- Extracted records -
=======
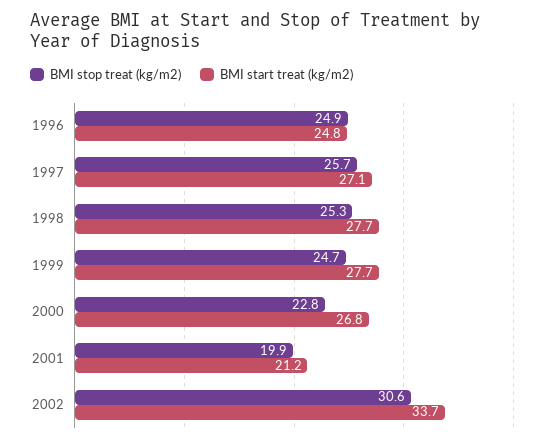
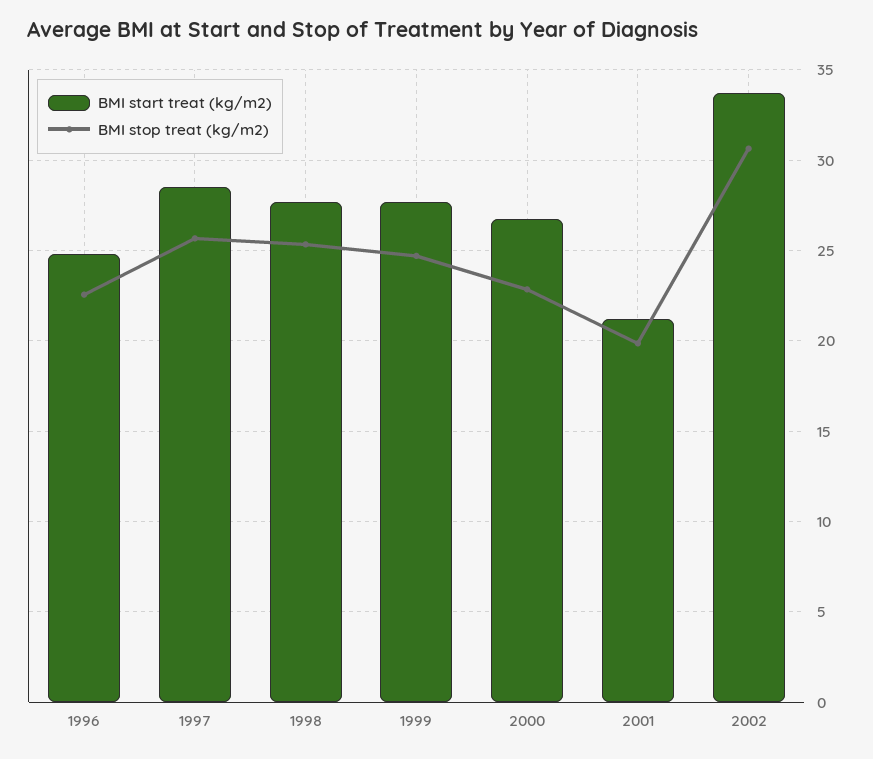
  {
    "BMI stop treat (kg/m2)": {
-     "1996": 24.9,
+     "1996": 22.5,
      "1997": 25.7,
      "1998": 25.3,
      "1999": 24.7,
      "2000": 22.8,
      "2001": 19.9,
      "2002": 30.6
    },
    "BMI start treat (kg/m2)": {
      "1996": 24.8,
-     "1997": 27.1,
+     "1997": 28.5,
      "1998": 27.7,
      "1999": 27.7,
      "2000": 26.8,
      "2001": 21.2,
      "2002": 33.7
    }
  }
=======
- Work required -
Could the lines above be copied out exactly, with no image carried over?

- Exercise output -
  {
    "BMI stop treat (kg/m2)": {
-     "1996": 24.9,
+     "1996": 22.5,
      "1997": 25.7,
      "1998": 25.3,
      "1999": 24.7,
      "2000": 22.8,
      "2001": 19.9,
      "2002": 30.6
    },
    "BMI start treat (kg/m2)": {
      "1996": 24.8,
-     "1997": 27.1,
+     "1997": 28.5,
      "1998": 27.7,
      "1999": 27.7,
      "2000": 26.8,
      "2001": 21.2,
      "2002": 33.7
    }
  }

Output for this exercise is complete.